Our three keynote speakers have kindly agreed to record their papers to help us all think about how network theory and analysis can be applied in historical research. The event will take place on June 19th 2020, 14:30–18:00 CET, and be entirely online: Keynotes will be streamed on Zoom and afterwards, uploaded to the HNR Youtube channel. There will also be Q&A-sessions following each presentation on Zoom. More information on registration, the program and the keynotes themselves can be found here.
Friday, 19 June 2020
14.30 - 18.00 CET
On Zoom
To attend, please register before 17 June 2020 so we can share the online conferencing channel with you and keep you updated about the virtual keynote event
Marieke van Erp – Computationally Tracing Concepts Through Time and Space
Digitised sources are a treasure trove for scholars, but accessing the information contained in them is far from trivial. Due to scale, traditional methods are insufficient to analyse the big data coming from these sources. Hence, computational methods look to be the solution. Indeed, computational methods can be utilised to identify and model concepts in large digital datasets, however the nature of these datasets as well as that of humanities research questions requires caution. In particular, the ramifications of time and location on understanding concepts cannot be underestimated.
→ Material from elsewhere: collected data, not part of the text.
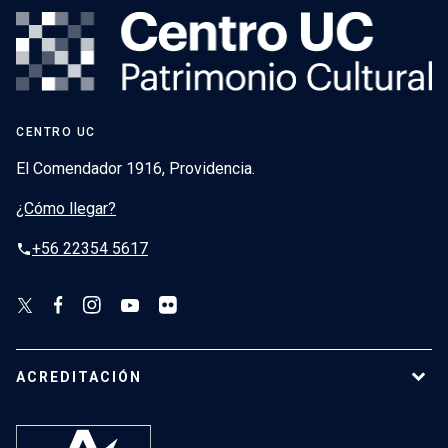
CENTRO UC
El Comendador 1916, Providencia.
¿Cómo llegar?
+56 22354 5617
phone
ACREDITACIÓN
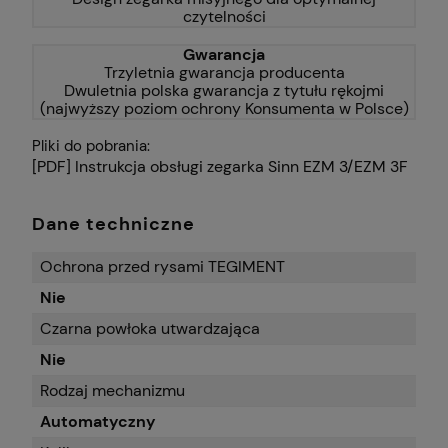
czytelności
Gwarancja
Trzyletnia gwarancja producenta
Dwuletnia polska gwarancja z tytułu rękojmi
(najwyższy poziom ochrony Konsumenta w Polsce)
Pliki do pobrania:
[PDF] Instrukcja obsługi zegarka Sinn EZM 3/EZM 3F
Dane techniczne
Ochrona przed rysami TEGIMENT
Nie
Czarna powłoka utwardzająca
Nie
Rodzaj mechanizmu
Automatyczny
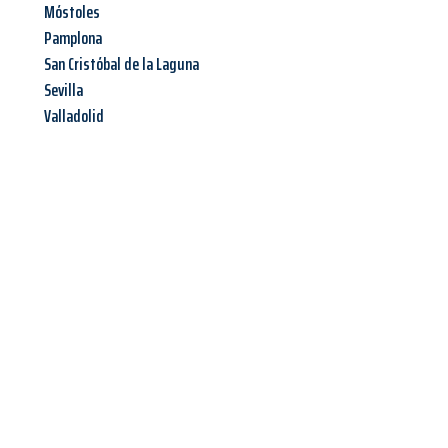
Móstoles
Pamplona
San Cristóbal de la Laguna
Sevilla
Valladolid
Jetzt anfragen &
Angebot
mit Best-Preis
erhalten!
Schicken Sie uns jetzt Ihre unverbindliche Anfrage und sichern
Sie sich Ihr
individuelles Umzugsangebot für Ihr Anliegen in
Wien
zum Best-Preis! Nutzen Sie die Gelegenheit für einen
stressfreien Umzug
mit maximalem Komfort:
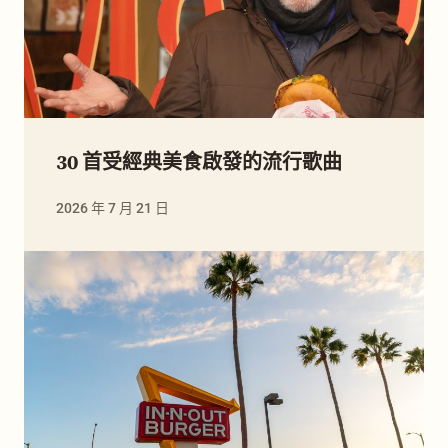
30 首受經典美食啟發的流行歌曲
2026 年 7 月 21 日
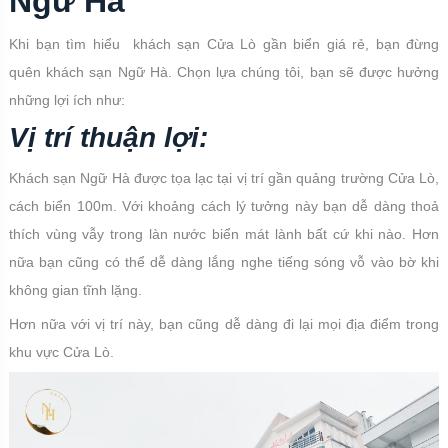
Ngữ Hà
Khi bạn tìm hiểu khách sạn Cửa Lò gần biển giá rẻ, bạn đừng
quên khách sạn Ngữ Hà. Chọn lựa chúng tôi, bạn sẽ được hưởng
những lợi ích như:
Vị trí thuận lợi:
Khách sạn Ngữ Hà được tọa lạc tại vị trí gần quảng trường Cửa Lò,
cách biển 100m. Với khoảng cách lý tưởng này bạn dễ dàng thoả
thích vùng vẫy trong làn nước biển mát lành bất cứ khi nào. Hơn
nữa bạn cũng có thể dễ dàng lắng nghe tiếng sóng vỗ vào bờ khi
không gian tĩnh lặng.
Hơn nữa với vị trí này, bạn cũng dễ dàng đi lại mọi địa điểm trong
khu vực Cửa Lò.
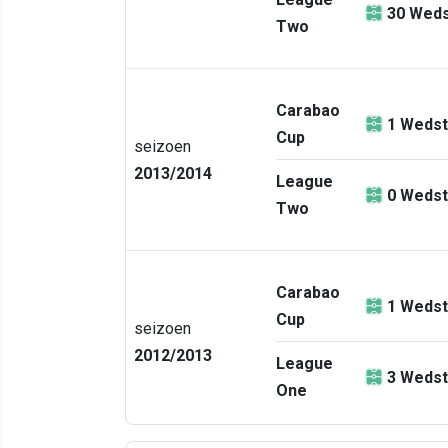
30
Weds
Two
Carabao
1
Wedst
Cup
seizoen
2013/2014
League
0
Wedst
Two
Carabao
1
Wedst
Cup
seizoen
2012/2013
League
3
Wedst
One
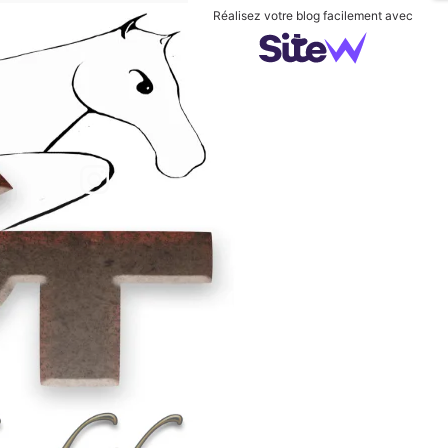
Réalisez votre blog facilement avec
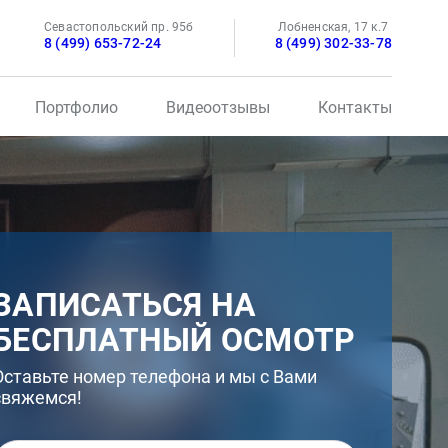
Севастопольский пр. 95б
Лобненская, 17 к.7
8 (499) 653-72-24
8 (499) 302-33-78
Портфолио
Видеоотзывы
Контакты
ЗАПИСАТЬСЯ НА
БЕСПЛАТНЫЙ ОСМОТР
Оставьте номер телефона и мы с Вами
свяжемся!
In this talk, Marieke will present ongoing work on computationally tracing concepts through time and across geography using language and semantic web technology. Our work illustrates that seemingly simple concepts (e.g. sugar) prove to be much more complex than expected. We discuss the importance of semantics in helping not only to deal with this complexity but reify it so that it can be interrogated both computationally and via expert analysis.
Ruth Ahnert – Networking the Early Modern Archive
We are accustomed to thinking about communication as a network because of the infrastructures that mediate our interactions in the modern world: telephone networks, the World Wide Web, and online social networking platforms. The early modern era was also networked, but its technology was the letter.This talk provides an overview of three projects that have applied network analysis to letter collections of different scales and varieties of provenance, undertaken variously with Sebastian Ahnert and The Networking Archives team. One is a small-hand-curated data set of around 300 letters. The second is a large digitised collection of over 130,000 letters. And the third is meta-archive of almost half a million letters from hundreds of different individual catalogues and projects. Ruth will discuss the challenges and opportunities of analysing these different collections using quantitative network analysis, the questions that can be asked, the technical and historical challenges of data cleaning and reconciliation, and the necessity of contextualising quantitative results within archival history.
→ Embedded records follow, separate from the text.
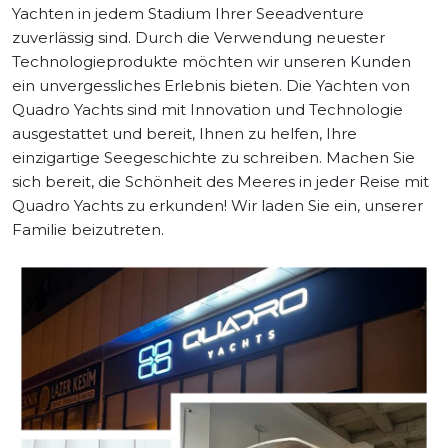
Yachten in jedem Stadium Ihrer Seeadventure
zuverlässig sind. Durch die Verwendung neuester
Kontakt
Technologieprodukte möchten wir unseren Kunden
ein unvergessliches Erlebnis bieten. Die Yachten von
Quadro Yachts sind mit Innovation und Technologie
ausgestattet und bereit, Ihnen zu helfen, Ihre
einzigartige Seegeschichte zu schreiben. Machen Sie
sich bereit, die Schönheit des Meeres in jeder Reise mit
Quadro Yachts zu erkunden! Wir laden Sie ein, unserer
Familie beizutreten.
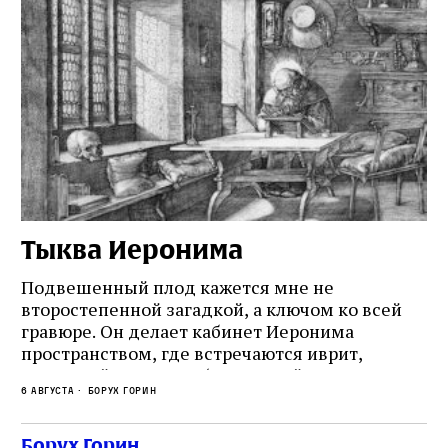
Тыква Иеронима
Н
Подвешенный плод кажется мне не
Ес
второстепенной загадкой, а ключом ко всей
Де
гравюре. Он делает кабинет Иеронима
ма
т
пространством, где встречаются иврит,
Лу
греческий и латынь; буквальный смысл и
чт
6 августа
Борух Горин
6 а
церковная традиция; филологическая
св
точность и понятность; переводчик,
ка
убеждённый в необходимости исправления, и
На
Борух Горин
ти:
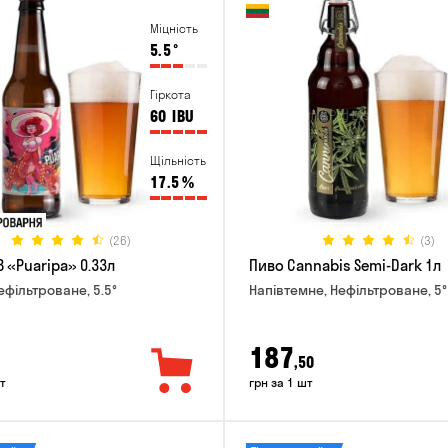
Міцність
5.5
°
Гіркота
60
IBU
Щільність
17.5
%
(26)
(3)
 «Puaripa» 0.33л
Пиво Cannabis Semi-Dark 1л
ефільтроване, 5.5°
Напівтемне, Нефільтроване, 5°
187
,50
т
грн за 1 шт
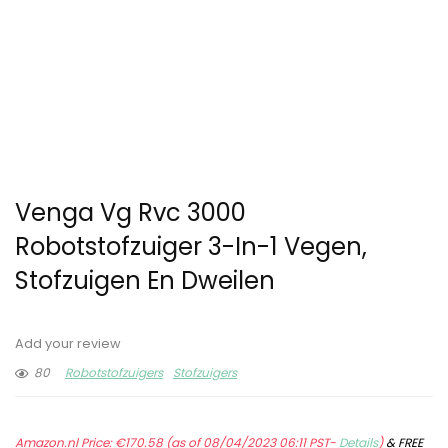
Venga Vg Rvc 3000
Robotstofzuiger 3-In-1 Vegen,
Stofzuigen En Dweilen
Add your review
80
Robotstofzuigers
Stofzuigers
Amazon.nl Price:
€
170.58
(as of 08/04/2023 06:11 PST-
Details
)
&
FREE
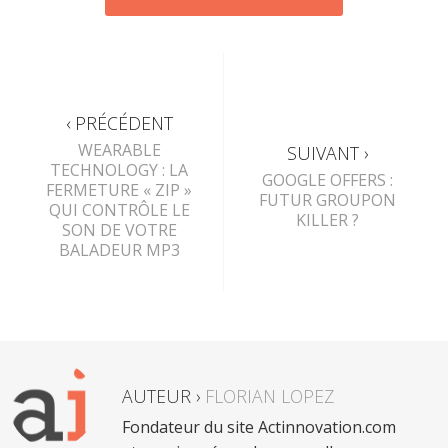
‹ PRÉCÉDENT
WEARABLE
SUIVANT ›
TECHNOLOGY : LA
GOOGLE OFFERS :
FERMETURE « ZIP »
FUTUR GROUPON
QUI CONTRÔLE LE
KILLER ?
SON DE VOTRE
BALADEUR MP3
AUTEUR ›
FLORIAN LOPEZ
Fondateur du site Actinnovation.com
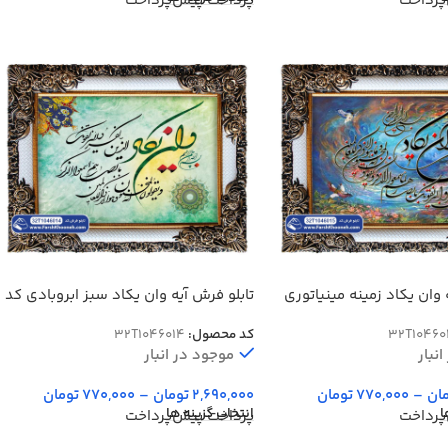
پرداخت
پرداخت پیش‌پرداخت
 وان یکاد زمینه مینیاتوری
تابلو فرش آیه وان یکاد سبز ابروبادی کد
46014
32T10460
کد محصول:
32T1046014
نبار
موجود در انبار
ان
–
770,000
تومان
2,690,000
تومان
–
770,000
تومان
ا
انتخاب گزینه ها
پرداخت
پرداخت پیش‌پرداخت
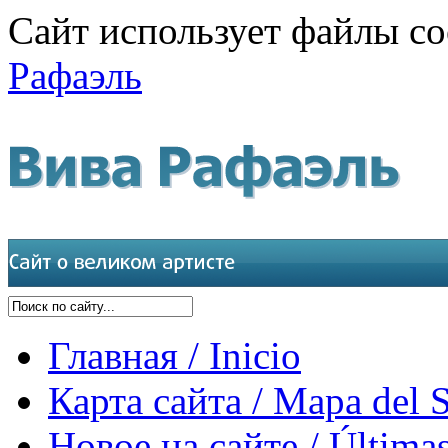
Сайт использует файлы co
Рафаэль
Главная / Inicio
Карта сайта / Mapa del S
Новое на сайте / Últimas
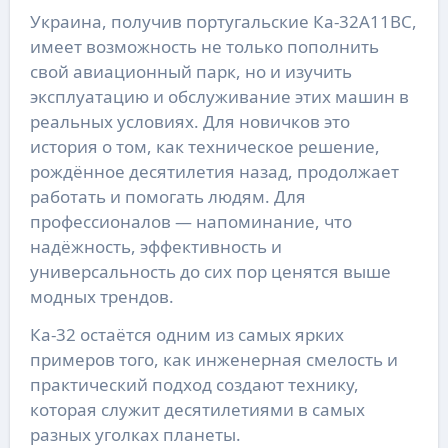
Украина, получив португальские Ка-32А11ВС,
имеет возможность не только пополнить
свой авиационный парк, но и изучить
эксплуатацию и обслуживание этих машин в
реальных условиях. Для новичков это
история о том, как техническое решение,
рождённое десятилетия назад, продолжает
работать и помогать людям. Для
профессионалов — напоминание, что
надёжность, эффективность и
универсальность до сих пор ценятся выше
модных трендов.
Ка-32 остаётся одним из самых ярких
примеров того, как инженерная смелость и
практический подход создают технику,
которая служит десятилетиями в самых
разных уголках планеты.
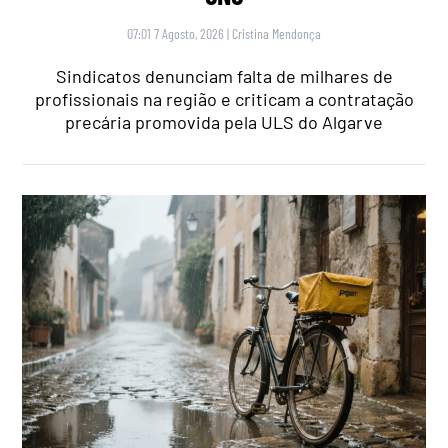
07:01 7 Agosto, 2026
|
Cristina Mendonça
Sindicatos denunciam falta de milhares de
profissionais na região e criticam a contratação
precária promovida pela ULS do Algarve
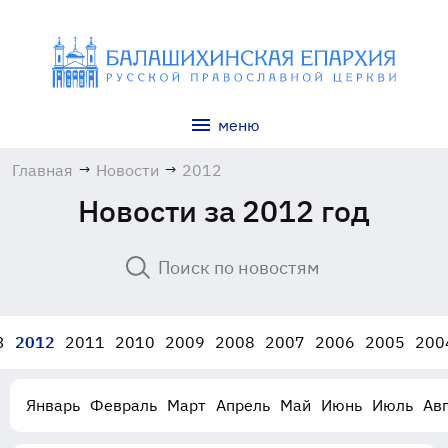
меню
Главная
→
Новости
→
2012
Новости за 2012 год
3
2012
2011
2010
2009
2008
2007
2006
2005
200
Январь
Февраль
Март
Апрель
Май
Июнь
Июль
Авг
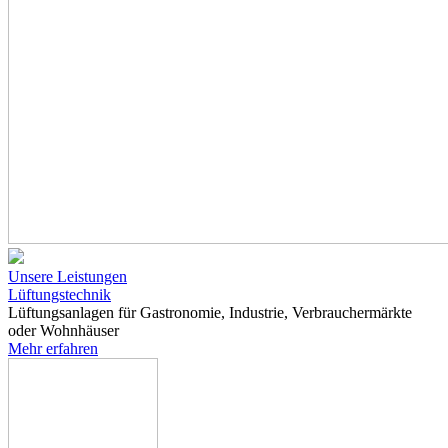
Unsere Leistungen
Lüftungstechnik
Lüftungsanlagen für Gastronomie, Industrie, Verbrauchermärkte
oder Wohnhäuser
Mehr erfahren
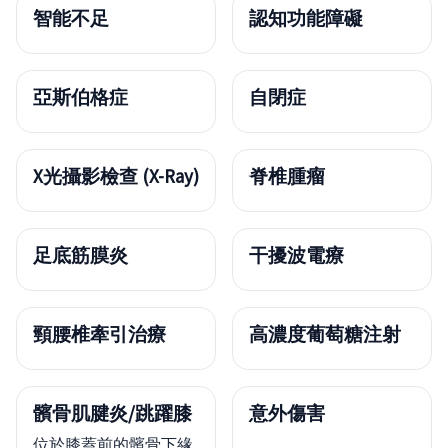
智能不足
認知功能障礙
亞斯伯格症
自閉症
X光攝影檢查 (X-Ray)
脊椎腫瘤
足底筋膜炎
干擾波電療
頸腰椎牽引治療
高濃度葡萄糖注射
髕骨肌腱炎/跳躍膝
意外傷害
位於膝蓋前的髕骨下緣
Ruth Ahnert is Professor of Literary History & Digital Humanities in the School of English and Drama, Queen Mary University of London. By background Ruth is an early modernist, with a particular interest in book history and epistolary culture. Publications in this area include her first book, The Rise of Prison Literature in the Sixteenth Century (2013), and edited collection Re-forming the Psalms in Tudor England (2015). Since 2012 her work has increasingly engaged in computational methods through various collaborations. Previous work on the application of quantitative network analysis to the study of early modern letters, undertaken in collaboration with Sebastian Ahnert, has been funded by Stanford Humanities Center, the Folger Shakespeare Library, the AHRC, and the QMUL Innovation Grant. Ruth Ahnert is currently Principal Investigator on the large interdisciplinary project Living with Machines based at the British Library and Alan Turing Institute, and Co-Investigator on the AHRC-funded project ’Networking the Archives: Assembling and analysing a meta-archive of correspondence, 1509-1714’. With Elaine Treharne she is also series editor of the Stanford University Press’s Text Technologies series, which publishes books positioned at the intersection between book history and digital humanities.